The reality was that a relatively small sequence of binary options generally did not yield the best holistic path. The paths we knew from experience were a nuanced, weighted combination of factors. If someone asked us for the best paths personally, we would have different answers than any GPS we used.

And so the idea for PeopleMaps was born: why shouldn't people like us be consulted for best path suggestions? We lived and drove around the area for years. We knew it better, more intuitively, than any centralized system. We were the most powerful sensors, most nuanced sources of information on our local environment.

Four years later, PeopleMaps is readily being developed, with a functioning iOS application prototype already in existence and hosted on Amazon Cloud.

Application Architecture and Flow

PeopleMaps is currently an iOS application that is hosted in the cloud using Amazon Beanstalk for auto-scale. It uses MongoDB in the backend for data storage and as a MapReduce compute engine.

The iOS Core Location framework is used to monitor users’ movements in the background. Though for now the Standard Location Service (SLS) is used, which constantly records the user’s location at a high level of accuracy (but consumes a lot of energy), a simple switch to the Significant Change Service, which detects when the user starts moving, can be used to greatly cut down on the energy consumption.

An algorithm developed in-house is used to determine when a user has completed a path, at which point the path is pushed to a NodeJS/Express server over a RESTful API, and the server batch-inserts paths into MongoDB. Each path is stored as document with start, end, and set-of-coordinates fields.

When a user requests requests a path, the highest-voted path as defined above is returned (see below for algorithm details).

Path Clustering Algorithm

At the highest level, paths between the same endpoints (or close to same, as defined by MongoDB's geospatial $near operator) are compared to each other, and if they are deemed "similar," are bucketed into the same cluster. When a new path is introduced, it is compared to a representative path from each bucket in order to be classified.

Paths are represented using a "bag of points" model, where each point is a geospatial coordinate. The Jacard index, defined as the intersection of two sets divided by their union, is used to compute the similarity of two bags of points. A pair of paths with a high Jacard index are very similar. Different cut-off values for what constitutes "similar" when speaking about sets of coordinates were experimented with and can further be refined with a larger set of data.

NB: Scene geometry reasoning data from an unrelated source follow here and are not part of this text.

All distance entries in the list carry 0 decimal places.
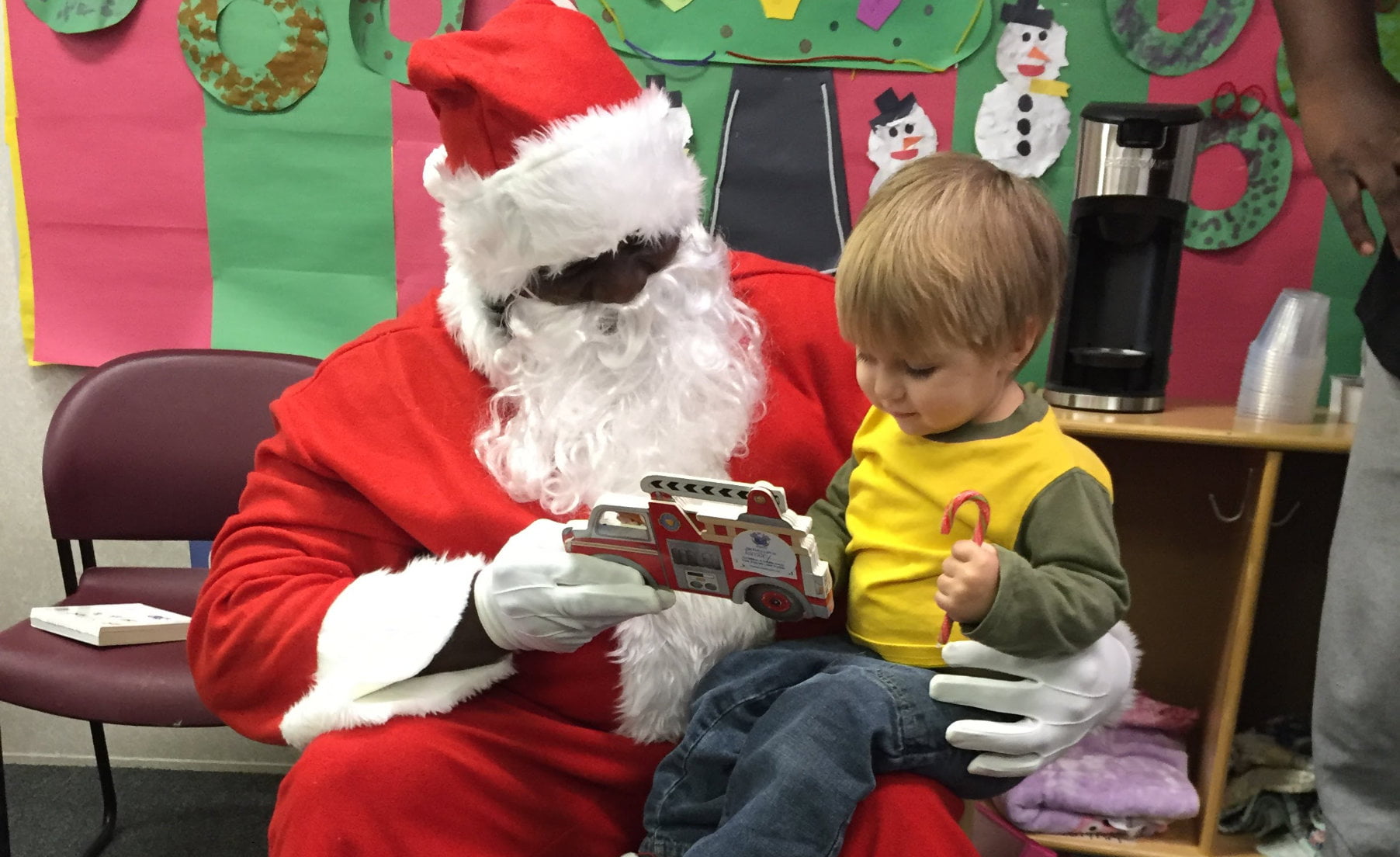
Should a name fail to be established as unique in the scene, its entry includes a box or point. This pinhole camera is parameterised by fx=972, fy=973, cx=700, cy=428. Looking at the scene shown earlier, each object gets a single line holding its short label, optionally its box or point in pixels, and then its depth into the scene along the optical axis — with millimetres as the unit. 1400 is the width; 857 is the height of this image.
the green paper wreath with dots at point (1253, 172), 1804
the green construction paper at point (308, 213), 2029
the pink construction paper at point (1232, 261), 1801
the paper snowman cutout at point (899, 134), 1911
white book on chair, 1700
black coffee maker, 1595
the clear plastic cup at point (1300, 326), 1620
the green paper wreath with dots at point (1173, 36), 1791
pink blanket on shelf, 1647
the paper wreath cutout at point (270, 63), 1987
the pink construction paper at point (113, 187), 2059
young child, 959
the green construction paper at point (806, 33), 1863
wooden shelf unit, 1886
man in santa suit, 1166
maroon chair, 1921
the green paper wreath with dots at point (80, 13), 2027
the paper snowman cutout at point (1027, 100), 1843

Points are represented as latitude-longitude coordinates. In order to determine if two points are same (or close to same), the geometric distance between them is calculated and if it falls within a threshold, they are considered the same. Again, the threshold can be refined as more data comes in.

The MapReduce Algorithm

In order to generate clusters, MongoDB's native MapReduce engine is used. The map function groups documents based on the concatenation of their start and end points, and the reduce function applies the path clustering algorithm above. MapReduce is used to parallelize the path clustering for different endpoints, of which there are obviously a massive number.

Eventual Direction

My best recommendation for the future of the PeopleMaps project is for it to merge with an existing, common route suggestion platform (such as Google Maps) as an alternative route that can be requested. While the benefits of user-based suggestions are clear, it wouldn't hurt to also utilize monitored information-- or leave it up to the user to decide which mode they prefer, at least until the PeopleMaps theory is more thoroughly tested.